# Sonic the Hedgehog (1991) prototype discovered



## Ecchi95 (Jan 1, 2021)

Holy shit.


----------



## tech3475 (Jan 1, 2021)

Wow.

It's funny making Sonic jump like he's Mario at the end of levels like he's Mario and Splats jumping through the moving floor into a pit of lava.


----------



## DinohScene (Jan 1, 2021)

Noice!

Didn't expect that to happen.


----------



## Sonic Angel Knight (Jan 1, 2021)

I thought linking roms was against rules here. 

Better take it before someone notice.


----------



## DaFixer (Jan 1, 2021)

Nice find!!


----------



## Justinde75 (Jan 1, 2021)

Sadly not the 1990 tokyo toy show build of sonic 1 but this is still a great find!


----------



## Jayro (Jan 1, 2021)

Sonic Angel Knight said:


> I thought linking roms was against rules here.
> 
> Better take it before someone notice.


It was released publicly, so it's okay.


----------



## BlueFox gui (Jan 1, 2021)

man i'm so happy with this, i thought there would never be any prototype of this game, at least one, honestly i really wish we had the 1990 tokyo toy build, but that's probably lost, well i can dream


----------



## 64bitmodels (Jan 1, 2021)

Labyrinth zone's background looks way cooler in the beta than the tiles they used for the final version, what happened!?


----------



## smf (Jan 1, 2021)

Jayro said:


> It was released publicly, so it's okay.



Copyright violations are ok if you do them in public? What does that even mean? Aren't most rom sites public?


----------



## James_ (Jan 1, 2021)

*My favourite zone in Sonic 1 is Clock Ork Zone
*
All jokes aside though, this is definitely quite cool


----------



## Trash_Bandatcoot (Jan 1, 2021)
------------
Copy the forum thread about the discovered Sonic the Hedgehog prototype in full, keeping every word and line break unchanged.

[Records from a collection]
------------
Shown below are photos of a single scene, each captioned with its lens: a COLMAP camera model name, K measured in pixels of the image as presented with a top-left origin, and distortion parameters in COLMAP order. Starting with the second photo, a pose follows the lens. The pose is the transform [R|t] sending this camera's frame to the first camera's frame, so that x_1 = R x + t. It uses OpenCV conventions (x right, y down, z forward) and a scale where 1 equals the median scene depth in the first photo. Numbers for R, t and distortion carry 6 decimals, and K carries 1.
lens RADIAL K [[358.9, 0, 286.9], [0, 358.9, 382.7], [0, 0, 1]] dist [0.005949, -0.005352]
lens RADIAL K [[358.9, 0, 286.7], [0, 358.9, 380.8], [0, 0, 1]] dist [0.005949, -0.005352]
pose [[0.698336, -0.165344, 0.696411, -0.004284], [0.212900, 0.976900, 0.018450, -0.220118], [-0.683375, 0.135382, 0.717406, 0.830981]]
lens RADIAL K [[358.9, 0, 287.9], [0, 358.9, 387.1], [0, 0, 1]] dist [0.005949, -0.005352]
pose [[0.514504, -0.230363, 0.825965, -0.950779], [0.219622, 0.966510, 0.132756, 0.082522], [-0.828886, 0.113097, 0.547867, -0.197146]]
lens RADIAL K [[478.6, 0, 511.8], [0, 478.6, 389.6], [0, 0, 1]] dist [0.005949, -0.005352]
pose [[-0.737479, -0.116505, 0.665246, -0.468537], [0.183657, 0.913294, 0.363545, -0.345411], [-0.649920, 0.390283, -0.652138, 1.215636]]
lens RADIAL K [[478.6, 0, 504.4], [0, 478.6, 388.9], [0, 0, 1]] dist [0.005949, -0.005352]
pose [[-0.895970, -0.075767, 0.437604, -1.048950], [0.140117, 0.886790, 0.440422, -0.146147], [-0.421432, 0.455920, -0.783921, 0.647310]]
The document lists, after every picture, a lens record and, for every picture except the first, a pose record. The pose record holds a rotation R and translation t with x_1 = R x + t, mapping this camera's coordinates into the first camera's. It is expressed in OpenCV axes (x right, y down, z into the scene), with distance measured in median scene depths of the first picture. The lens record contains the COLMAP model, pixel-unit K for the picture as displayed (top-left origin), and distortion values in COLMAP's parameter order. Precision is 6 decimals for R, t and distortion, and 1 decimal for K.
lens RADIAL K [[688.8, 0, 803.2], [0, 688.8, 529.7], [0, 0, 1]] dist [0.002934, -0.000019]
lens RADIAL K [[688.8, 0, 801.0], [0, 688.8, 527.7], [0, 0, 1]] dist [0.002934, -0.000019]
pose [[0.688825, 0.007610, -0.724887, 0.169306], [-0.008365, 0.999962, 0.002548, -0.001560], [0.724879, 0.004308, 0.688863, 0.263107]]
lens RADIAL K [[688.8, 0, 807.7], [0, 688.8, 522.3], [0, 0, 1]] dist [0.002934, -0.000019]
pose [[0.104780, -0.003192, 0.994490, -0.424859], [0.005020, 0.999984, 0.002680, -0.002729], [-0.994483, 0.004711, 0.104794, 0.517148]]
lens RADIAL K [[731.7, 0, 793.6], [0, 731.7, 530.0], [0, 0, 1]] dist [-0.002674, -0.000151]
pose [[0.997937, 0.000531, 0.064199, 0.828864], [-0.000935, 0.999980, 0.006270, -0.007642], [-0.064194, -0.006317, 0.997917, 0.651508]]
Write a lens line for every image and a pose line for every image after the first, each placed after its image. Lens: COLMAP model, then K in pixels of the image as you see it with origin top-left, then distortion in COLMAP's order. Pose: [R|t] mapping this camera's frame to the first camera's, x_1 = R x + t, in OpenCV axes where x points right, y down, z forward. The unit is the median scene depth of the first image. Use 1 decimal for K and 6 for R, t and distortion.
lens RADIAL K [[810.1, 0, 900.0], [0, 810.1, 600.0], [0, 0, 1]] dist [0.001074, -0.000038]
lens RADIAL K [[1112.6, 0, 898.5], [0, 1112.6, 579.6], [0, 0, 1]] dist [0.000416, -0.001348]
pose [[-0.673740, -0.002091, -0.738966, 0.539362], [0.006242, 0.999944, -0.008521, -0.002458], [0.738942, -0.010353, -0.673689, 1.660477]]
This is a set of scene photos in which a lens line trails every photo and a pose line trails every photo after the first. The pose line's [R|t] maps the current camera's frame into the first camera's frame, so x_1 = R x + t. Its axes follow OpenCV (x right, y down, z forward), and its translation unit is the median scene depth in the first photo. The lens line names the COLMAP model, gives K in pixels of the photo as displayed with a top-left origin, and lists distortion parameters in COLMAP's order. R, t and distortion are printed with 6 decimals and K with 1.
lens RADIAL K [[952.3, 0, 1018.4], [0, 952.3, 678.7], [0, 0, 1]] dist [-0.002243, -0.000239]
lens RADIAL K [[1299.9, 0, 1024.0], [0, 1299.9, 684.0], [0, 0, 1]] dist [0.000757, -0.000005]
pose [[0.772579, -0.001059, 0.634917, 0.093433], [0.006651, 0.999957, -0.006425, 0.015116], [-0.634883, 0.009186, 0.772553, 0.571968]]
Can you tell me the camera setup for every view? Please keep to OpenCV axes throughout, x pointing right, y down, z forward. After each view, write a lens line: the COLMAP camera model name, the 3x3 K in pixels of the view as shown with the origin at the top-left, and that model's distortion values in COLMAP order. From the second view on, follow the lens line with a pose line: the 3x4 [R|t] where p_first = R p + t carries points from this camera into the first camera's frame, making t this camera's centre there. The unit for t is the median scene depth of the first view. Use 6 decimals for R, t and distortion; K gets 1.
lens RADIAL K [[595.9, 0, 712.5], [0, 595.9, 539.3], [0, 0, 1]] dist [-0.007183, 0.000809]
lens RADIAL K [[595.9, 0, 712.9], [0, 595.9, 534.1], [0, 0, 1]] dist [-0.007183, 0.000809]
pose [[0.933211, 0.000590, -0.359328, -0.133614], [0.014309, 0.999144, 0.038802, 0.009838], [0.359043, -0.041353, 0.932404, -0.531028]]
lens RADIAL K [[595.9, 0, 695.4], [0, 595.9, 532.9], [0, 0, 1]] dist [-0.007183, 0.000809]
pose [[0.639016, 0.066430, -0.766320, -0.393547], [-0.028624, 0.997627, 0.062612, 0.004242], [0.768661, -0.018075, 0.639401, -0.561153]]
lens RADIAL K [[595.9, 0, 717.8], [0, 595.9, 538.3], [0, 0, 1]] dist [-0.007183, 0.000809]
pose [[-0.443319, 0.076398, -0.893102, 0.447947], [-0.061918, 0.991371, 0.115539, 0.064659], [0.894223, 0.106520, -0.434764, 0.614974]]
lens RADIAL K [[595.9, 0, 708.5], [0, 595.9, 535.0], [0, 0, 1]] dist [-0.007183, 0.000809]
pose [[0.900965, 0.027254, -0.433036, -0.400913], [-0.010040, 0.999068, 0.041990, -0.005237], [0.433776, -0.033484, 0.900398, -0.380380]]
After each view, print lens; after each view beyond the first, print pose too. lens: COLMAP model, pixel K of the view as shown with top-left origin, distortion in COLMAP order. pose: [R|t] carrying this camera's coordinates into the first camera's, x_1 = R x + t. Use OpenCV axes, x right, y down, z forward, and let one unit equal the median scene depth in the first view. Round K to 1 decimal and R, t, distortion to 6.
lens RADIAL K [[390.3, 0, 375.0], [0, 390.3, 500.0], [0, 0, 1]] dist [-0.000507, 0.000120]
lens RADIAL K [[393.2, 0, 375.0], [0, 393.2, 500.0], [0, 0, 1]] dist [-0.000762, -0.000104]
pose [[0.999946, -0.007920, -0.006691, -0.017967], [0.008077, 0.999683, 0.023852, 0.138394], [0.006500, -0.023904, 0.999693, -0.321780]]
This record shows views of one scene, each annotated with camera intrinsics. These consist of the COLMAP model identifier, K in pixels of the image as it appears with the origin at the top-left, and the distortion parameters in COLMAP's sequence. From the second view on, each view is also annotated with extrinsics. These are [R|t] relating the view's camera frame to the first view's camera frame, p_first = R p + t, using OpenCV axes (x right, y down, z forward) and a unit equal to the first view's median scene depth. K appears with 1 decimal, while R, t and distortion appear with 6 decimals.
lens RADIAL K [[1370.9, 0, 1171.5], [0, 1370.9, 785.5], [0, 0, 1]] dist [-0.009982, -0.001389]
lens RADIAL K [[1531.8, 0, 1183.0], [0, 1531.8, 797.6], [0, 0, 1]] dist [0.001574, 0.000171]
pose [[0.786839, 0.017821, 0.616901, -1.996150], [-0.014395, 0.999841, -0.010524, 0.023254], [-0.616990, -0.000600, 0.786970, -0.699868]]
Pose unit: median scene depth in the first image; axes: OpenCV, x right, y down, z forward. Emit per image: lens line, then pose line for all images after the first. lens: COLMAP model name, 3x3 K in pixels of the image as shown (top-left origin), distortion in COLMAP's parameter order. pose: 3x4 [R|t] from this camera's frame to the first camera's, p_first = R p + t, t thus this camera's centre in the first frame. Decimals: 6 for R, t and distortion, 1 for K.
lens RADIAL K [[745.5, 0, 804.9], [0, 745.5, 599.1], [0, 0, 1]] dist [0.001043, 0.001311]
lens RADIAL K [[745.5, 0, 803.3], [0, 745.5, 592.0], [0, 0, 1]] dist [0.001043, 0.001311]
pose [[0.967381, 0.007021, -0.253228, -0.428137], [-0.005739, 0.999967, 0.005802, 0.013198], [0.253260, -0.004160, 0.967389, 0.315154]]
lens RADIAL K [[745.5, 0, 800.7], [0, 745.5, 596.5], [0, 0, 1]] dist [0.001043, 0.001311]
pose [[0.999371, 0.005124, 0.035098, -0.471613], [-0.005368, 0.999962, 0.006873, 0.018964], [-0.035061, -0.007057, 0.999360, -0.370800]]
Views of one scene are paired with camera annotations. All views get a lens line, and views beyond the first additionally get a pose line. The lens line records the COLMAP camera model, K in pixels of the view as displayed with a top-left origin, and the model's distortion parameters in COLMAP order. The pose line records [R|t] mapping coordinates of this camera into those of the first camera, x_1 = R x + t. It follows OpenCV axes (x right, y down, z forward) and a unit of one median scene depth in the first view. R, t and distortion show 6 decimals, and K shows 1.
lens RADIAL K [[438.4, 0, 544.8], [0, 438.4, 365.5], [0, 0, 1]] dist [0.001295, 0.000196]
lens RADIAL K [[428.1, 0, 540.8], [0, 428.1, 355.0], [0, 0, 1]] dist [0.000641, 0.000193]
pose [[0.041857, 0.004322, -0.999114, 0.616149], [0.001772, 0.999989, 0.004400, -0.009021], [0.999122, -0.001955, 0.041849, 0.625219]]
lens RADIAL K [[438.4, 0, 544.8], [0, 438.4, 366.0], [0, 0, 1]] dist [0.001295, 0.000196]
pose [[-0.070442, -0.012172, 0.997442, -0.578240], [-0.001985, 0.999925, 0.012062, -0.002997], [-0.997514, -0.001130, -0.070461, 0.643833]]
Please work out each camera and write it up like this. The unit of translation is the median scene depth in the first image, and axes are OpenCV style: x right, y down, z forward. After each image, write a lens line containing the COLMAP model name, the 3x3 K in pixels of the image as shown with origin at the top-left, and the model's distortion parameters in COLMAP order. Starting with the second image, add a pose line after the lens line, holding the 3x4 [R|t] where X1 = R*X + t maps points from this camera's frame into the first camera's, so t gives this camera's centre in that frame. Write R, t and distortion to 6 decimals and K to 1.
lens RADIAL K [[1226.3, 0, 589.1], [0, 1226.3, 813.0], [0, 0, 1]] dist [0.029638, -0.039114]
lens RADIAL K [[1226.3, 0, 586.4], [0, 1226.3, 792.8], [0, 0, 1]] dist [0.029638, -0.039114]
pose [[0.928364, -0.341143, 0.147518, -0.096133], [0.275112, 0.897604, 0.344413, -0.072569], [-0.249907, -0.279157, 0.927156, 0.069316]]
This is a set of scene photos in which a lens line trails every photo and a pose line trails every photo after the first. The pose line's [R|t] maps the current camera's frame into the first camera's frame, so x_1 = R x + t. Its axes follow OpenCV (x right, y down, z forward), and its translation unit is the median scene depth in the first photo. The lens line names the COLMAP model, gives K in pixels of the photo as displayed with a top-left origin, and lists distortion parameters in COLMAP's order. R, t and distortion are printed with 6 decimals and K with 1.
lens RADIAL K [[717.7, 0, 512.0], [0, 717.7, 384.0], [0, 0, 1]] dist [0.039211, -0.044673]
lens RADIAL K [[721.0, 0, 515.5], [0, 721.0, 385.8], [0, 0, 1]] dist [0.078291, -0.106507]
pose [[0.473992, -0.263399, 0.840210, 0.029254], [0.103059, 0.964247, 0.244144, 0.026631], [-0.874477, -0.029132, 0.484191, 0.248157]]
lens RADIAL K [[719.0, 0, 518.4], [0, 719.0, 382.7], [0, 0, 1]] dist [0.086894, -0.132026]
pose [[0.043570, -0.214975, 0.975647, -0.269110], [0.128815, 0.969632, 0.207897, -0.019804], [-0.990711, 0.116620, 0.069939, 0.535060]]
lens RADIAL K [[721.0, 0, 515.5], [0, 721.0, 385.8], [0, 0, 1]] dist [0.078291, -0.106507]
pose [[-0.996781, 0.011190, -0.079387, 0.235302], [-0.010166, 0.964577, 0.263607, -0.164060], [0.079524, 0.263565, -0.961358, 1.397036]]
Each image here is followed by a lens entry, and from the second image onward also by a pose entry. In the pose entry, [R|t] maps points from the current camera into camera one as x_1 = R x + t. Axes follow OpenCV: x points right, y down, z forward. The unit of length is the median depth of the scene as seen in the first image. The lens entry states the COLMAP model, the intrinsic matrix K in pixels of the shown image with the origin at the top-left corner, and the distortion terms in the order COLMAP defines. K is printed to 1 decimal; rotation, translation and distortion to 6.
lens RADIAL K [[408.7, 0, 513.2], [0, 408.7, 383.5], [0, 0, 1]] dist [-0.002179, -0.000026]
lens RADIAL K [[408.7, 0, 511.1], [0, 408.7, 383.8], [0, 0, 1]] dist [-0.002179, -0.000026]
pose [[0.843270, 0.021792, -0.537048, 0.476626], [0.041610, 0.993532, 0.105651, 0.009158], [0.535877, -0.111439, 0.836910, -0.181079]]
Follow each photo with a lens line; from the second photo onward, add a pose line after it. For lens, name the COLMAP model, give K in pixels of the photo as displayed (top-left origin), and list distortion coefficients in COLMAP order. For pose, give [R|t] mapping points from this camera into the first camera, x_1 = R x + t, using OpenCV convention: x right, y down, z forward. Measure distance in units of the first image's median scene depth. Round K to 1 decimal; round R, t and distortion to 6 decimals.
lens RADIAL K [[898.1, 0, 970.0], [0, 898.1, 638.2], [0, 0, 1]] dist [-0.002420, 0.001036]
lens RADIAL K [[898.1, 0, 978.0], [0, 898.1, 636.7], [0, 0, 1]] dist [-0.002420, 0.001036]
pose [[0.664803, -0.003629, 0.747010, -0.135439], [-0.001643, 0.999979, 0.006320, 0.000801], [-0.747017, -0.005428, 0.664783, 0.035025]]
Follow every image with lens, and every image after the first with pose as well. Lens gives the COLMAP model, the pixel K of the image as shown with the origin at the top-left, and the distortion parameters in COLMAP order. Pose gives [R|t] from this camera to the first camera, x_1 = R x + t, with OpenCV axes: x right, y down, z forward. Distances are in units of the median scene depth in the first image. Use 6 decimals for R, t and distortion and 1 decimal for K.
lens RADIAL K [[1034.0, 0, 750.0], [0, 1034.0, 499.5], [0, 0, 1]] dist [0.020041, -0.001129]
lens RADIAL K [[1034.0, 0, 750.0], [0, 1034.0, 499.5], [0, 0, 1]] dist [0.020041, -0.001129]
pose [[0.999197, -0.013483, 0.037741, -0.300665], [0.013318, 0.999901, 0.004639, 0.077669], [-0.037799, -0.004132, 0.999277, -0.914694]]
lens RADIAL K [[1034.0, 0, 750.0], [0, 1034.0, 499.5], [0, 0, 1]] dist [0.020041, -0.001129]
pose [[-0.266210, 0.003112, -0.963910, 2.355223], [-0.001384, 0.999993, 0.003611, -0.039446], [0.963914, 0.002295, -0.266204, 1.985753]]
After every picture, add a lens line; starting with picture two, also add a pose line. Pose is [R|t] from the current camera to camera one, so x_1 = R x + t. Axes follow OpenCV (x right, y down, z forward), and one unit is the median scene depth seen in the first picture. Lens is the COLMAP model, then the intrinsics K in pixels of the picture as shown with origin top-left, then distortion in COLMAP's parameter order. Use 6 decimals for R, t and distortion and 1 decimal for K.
------------
*ANSWER TO THE PROBLEM*:
# Sonic the Hedgehog (1991) prototype discovered



## Ecchi95 (Jan 1, 2021)

Holy shit.


----------



## tech3475 (Jan 1, 2021)

Wow.

It's funny making Sonic jump like he's Mario at the end of levels like he's Mario and Splats jumping through the moving floor into a pit of lava.


----------



## DinohScene (Jan 1, 2021)

Noice!

Didn't expect that to happen.


----------



## Sonic Angel Knight (Jan 1, 2021)

I thought linking roms was against rules here. 

Better take it before someone notice.


----------



## DaFixer (Jan 1, 2021)

Nice find!!


----------



## Justinde75 (Jan 1, 2021)

Sadly not the 1990 tokyo toy show build of sonic 1 but this is still a great find!


----------



## Jayro (Jan 1, 2021)

Sonic Angel Knight said:


> I thought linking roms was against rules here.
> 
> Better take it before someone notice.


It was released publicly, so it's okay.


----------



## BlueFox gui (Jan 1, 2021)

man i'm so happy with this, i thought there would never be any prototype of this game, at least one, honestly i really wish we had the 1990 tokyo toy build, but that's probably lost, well i can dream


----------



## 64bitmodels (Jan 1, 2021)

Labyrinth zone's background looks way cooler in the beta than the tiles they used for the final version, what happened!?


----------



## smf (Jan 1, 2021)

Jayro said:


> It was released publicly, so it's okay.



Copyright violations are ok if you do them in public? What does that even mean? Aren't most rom sites public?


----------



## James_ (Jan 1, 2021)

*My favourite zone in Sonic 1 is Clock Ork Zone
*
All jokes aside though, this is definitely quite cool


----------



## Trash_Bandatcoot (Jan 1, 2021)